4) Advanced multivariate analyses of linguistic data
Robert Berdan
California State University Long Beach.
This session will focus principally on logistic regression, the general
statistical approach underlying VARBRUL analyses. The generalized
application is particularly useful for data sets that are well described by
both categorical and continuous variables, a frequent situation both for
language acquisition and for historical data sets, in which time is best
considered as a continuous variable, but various linguistic and demographic
characteristics are categorical (or continuous). The SPSS implementation of
logistic regression will be demonstrated in the workshop. The workshop will
demonstrate the progression of analysis from text files to reportable
graphics and statistics.
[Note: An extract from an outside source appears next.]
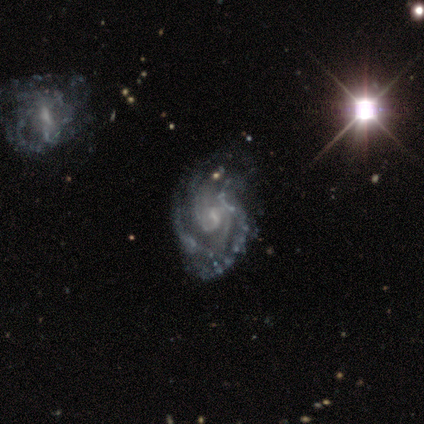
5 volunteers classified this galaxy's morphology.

Topics considered will be the optimizing coding to
the data set, hypothesis developing and testing, evaluating competing
analyses, treatment of interactions among factors, and the interpretation of
error and reliability. We will also compare assumptions of continuous change
over time, versus discontinuities and restructuring. The SPSS graphics tools
will be explored both as analytic techniques and for reporting findings.
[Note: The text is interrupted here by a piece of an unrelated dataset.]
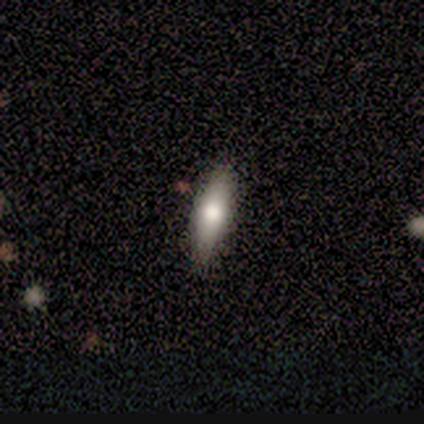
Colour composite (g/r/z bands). It shows a smooth galaxy with no disk features (100%) that is in between round and cigar-shaped (100%). Merging: none (100%).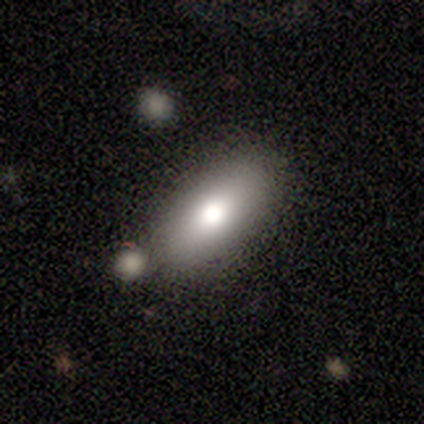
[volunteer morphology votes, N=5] Overall: smooth (80%). How rounded: in between (75%). Merging: none (100%).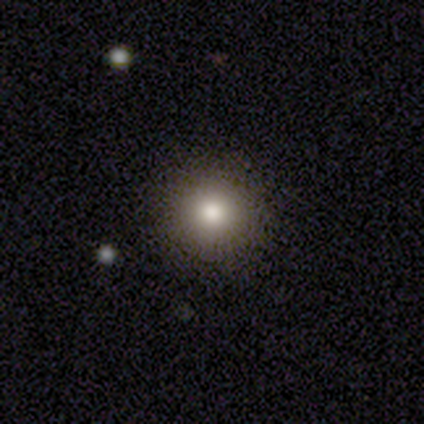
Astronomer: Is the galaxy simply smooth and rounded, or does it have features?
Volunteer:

Where comparable, SPSS reporting will be converted to VARBRUL terms.
5) Factor analytic procedures in language analysis
Ed Finegan
University of Southern California
In its linguistic applications, the statistical technique called factor
analysis can be used to uncover patterned variation by deriving a relatively
small set of underlying variables (called 'factors') from large sets of
variable linguistic features. The workshop demonstrates the use of this
technique for identifying factors that underlie large-scale variation of
linguistic features across texts and for interpreting those factors as
linguistic constructs (usually called 'dimensions'). Also included: the
Promax rotation technique for minimizing the number of factors on which any
linguistic feature loads; appropriateness of factor analysis to different
kinds of linguistic investigations; pros and cons of factor analysis for
linguistic inquiry in general.
6) Correspondence (Dual Scaling) Analysis
Wladyslaw Cichocki
University of New Brunswick
This session demonstrates correspondence analysis (CA), a statistical
technique which is closely related to multidimensional scaling and factor
analysis. CA is particularly helpful in studying the type of categorical,
ordinal and frequency data commonly found in empirical linguistic
investigations. While CA is predominantly a data exploratory technique, it
can be used to formulate hypotheses. The presentation will avoid complicated
algebraic formulas and will emphasize instead the simple graphical displays
that are used to interpret and understand data structure. Applications will
be chosen from dialectology, phonetics, sociolinguistics and syntax.
Discussion will include issues of interpretation, stability and statistical
significance as well as a review of available computer software.